- [Work required]
Reproduce the lines of all the records, replacing "common name" with "vernacular name" wherever it occurs and leaving everything else unchanged. Omit the pictures from your answer.

- [Raw data]
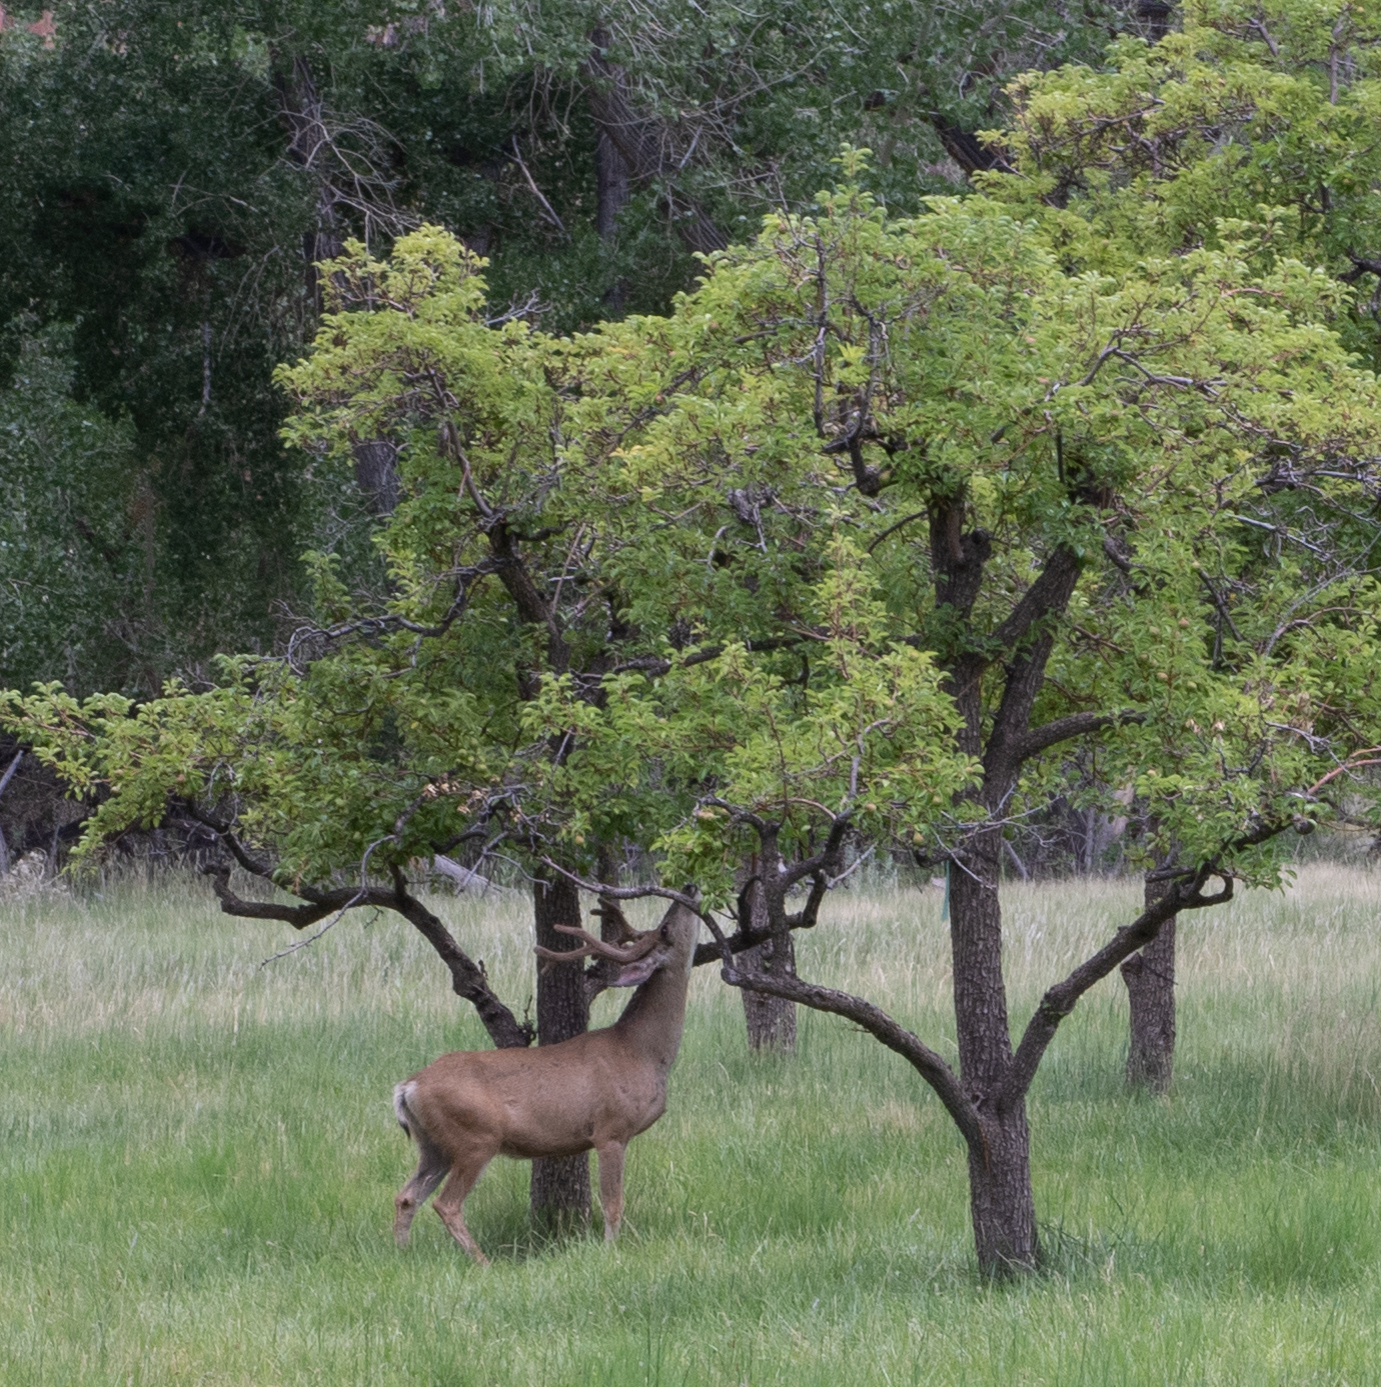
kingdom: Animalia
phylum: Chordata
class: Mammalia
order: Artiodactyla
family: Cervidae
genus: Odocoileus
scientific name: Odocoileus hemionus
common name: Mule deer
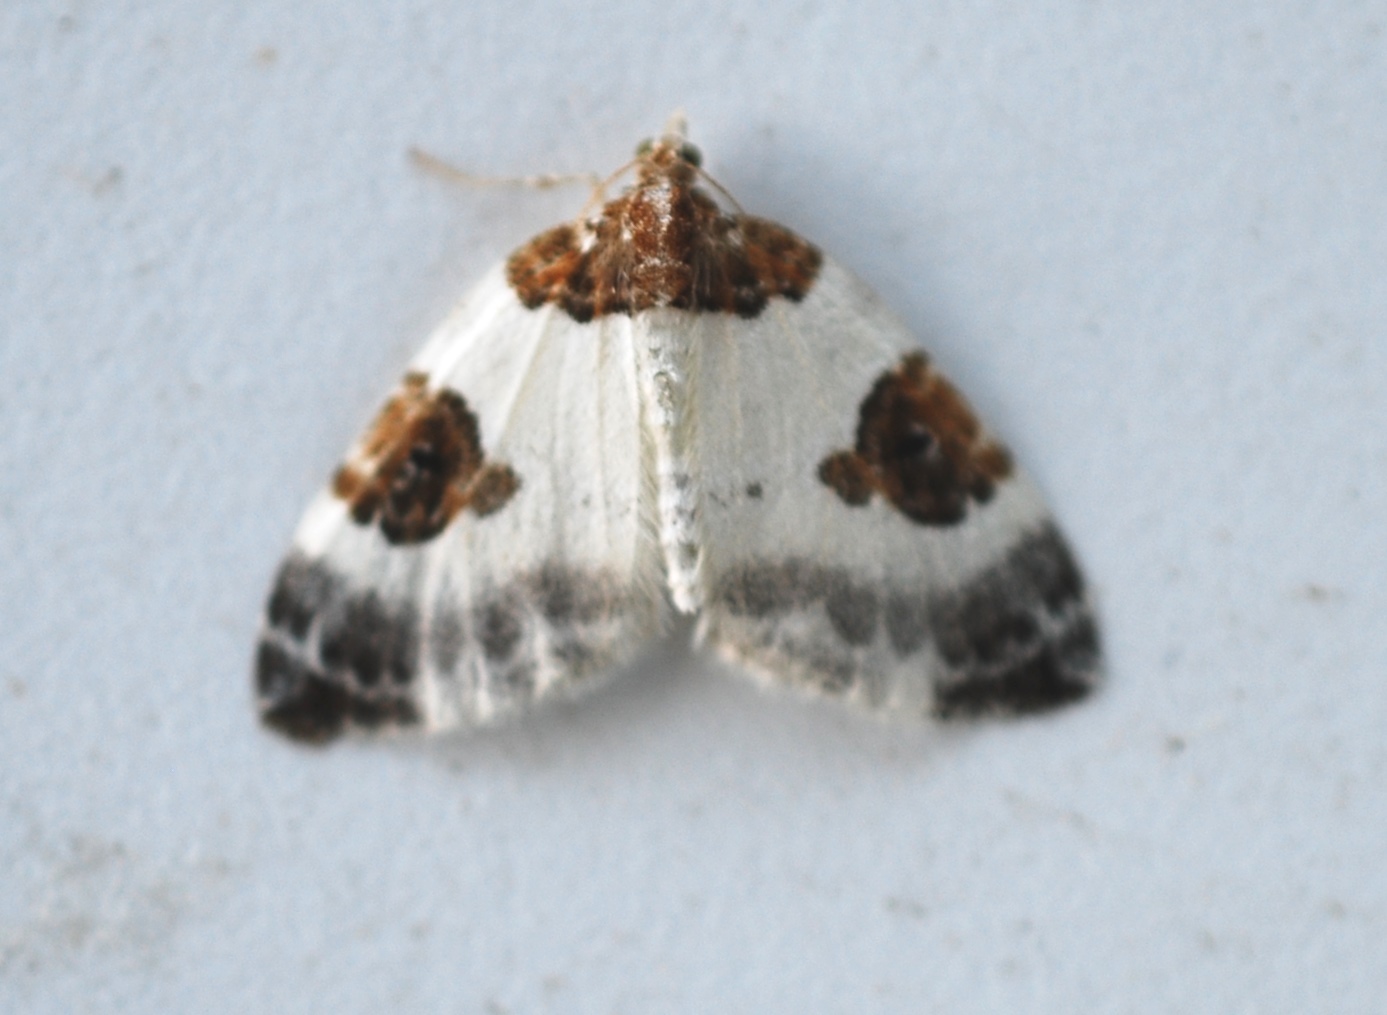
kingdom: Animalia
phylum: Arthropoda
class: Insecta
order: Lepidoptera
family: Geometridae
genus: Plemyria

- [Expected answer]
kingdom: Animalia
phylum: Chordata
class: Mammalia
order: Artiodactyla
family: Cervidae
genus: Odocoileus
scientific name: Odocoileus hemionus
vernacular name: Mule deer
kingdom: Animalia
phylum: Arthropoda
class: Insecta
order: Lepidoptera
family: Geometridae
genus: Plemyria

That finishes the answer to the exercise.